I feel like I can't take one more day of cooking or dishes or laundry or making menus or arranging schedules or grocery shopping or encouraging children to do anything other than sit like lumps in front of the TV.

No joke. I'm actually sitting here in my filthy kitchen thinking "I can't take this anymore. I hate all of it."

Have any of you ever been there, and how did you survive it? Because I think that's all I can do - wait for the moment to pass. Getting a day job will only add "Day Job" to the above list. Bleah.

It's cool if you haven't been there. Like I said, just needed to vent.

Thanks for the forum, Ami!

Wednesday, October 15, 2008

Someboy else please post

I'm so sick of my post so if anyone has anything else going on in their lives that they want to share or need support with please post it, my post is old and lame.

Tuesday, September 9, 2008

How long will it take?

Every time I seem to being doing great and not thinking about a baby, it comes rushing back at unexpected moments.
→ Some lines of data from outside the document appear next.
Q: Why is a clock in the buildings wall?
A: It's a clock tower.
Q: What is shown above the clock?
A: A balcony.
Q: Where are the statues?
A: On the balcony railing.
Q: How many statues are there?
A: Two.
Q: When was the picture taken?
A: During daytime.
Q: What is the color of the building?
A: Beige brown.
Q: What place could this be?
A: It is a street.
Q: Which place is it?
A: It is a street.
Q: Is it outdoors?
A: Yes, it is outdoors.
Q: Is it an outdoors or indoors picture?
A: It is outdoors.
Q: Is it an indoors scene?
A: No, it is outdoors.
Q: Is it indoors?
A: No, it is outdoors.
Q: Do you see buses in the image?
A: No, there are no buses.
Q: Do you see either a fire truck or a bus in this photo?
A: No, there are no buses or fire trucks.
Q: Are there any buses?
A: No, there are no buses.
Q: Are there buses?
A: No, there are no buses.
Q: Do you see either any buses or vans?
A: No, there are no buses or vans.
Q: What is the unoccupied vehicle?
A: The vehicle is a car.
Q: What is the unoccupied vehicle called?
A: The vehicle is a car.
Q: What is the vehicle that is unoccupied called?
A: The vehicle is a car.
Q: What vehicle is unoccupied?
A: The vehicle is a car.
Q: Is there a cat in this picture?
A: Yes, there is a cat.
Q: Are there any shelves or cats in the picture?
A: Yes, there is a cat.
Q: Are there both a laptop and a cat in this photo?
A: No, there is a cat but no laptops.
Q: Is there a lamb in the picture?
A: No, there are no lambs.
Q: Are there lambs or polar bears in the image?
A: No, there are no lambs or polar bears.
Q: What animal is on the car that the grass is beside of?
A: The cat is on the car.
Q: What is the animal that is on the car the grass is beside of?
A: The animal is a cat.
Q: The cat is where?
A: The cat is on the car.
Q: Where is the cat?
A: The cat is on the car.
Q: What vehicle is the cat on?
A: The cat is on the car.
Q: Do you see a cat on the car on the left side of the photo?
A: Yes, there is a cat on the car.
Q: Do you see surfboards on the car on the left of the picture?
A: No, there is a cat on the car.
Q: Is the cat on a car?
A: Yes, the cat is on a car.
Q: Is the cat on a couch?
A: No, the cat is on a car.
I'll be driving and singing along to music and having a great time and next thing I know I'm crying at a red light. I'm not crazy or even sad but can't seem to let go of the feeling that something was taken from me. I have trouble being humble and trusting in the Lord, when I don't see where He's going with something. And I know we can't always see where our paths are going but I'd like a road sign from time to time....
I'm just wondering (out loud? well as loud as my typing is..) how long it will take for my wounds to heal or at least toughen up a bit.
It feels like I wear a sign that states, "Hello, my name is Ami and I can't have any more children." and that diminishes my woman-ness. I'm less attractive and broken. My head knows that it's not true (and my mirror....hahaha) but my raw, aching heart will believe anything right now.
I'm just venting and not looking for sympathy or anything. I just know that a group of mothers would understand this more than anyone else.

Wednesday, August 13, 2008

Here's the Thing...

I've been under so much stress lately, I've actually gained about 20 pounds in the past month or so due to all the self medicating I've been doing (peanut m&m's). I wanted to just vent it all out and relax. School's going to have to wait until spring because of a clerical error with my application. I specifically started back in April to get every thing in order so nothing would go wrong and still have to wait because of that. That stinks but I'm going to use my extra semester wisely and fix our poor credit (funfunfun).
Then Ryan's school lost his application so I had to go downtown Prosper to enroll him in person. I'm wondering if this is a common occurrence...lost applications or just a fluke that both of ours were lost/mistyped the same week.
On top of everything, my brother's coming to town in a few hours (dundundun). He's, ummmm...how do I put this delicately?....a militant atheist who hates everything I believe in and the way I'm raising my children (awesome). It's not so bad when he comes with my sister or his girlfriend but he's coming by himself this time and I'm bracing myself for an attack and possibly having to throw my only brother out of my house, which pretty much sucks!
Then we have a dead something stinking up the walls and I've spent all morning calling pest control and handy men to find someone who will actually remove it, instead of cleaning my house for my upcoming family visit. I have a party I'm throwing on Saturday (You're all invited, I swear...we just sent out the invites last night, though) and I'd love it if my house didn't stink and I don't have to host a party on my lawn.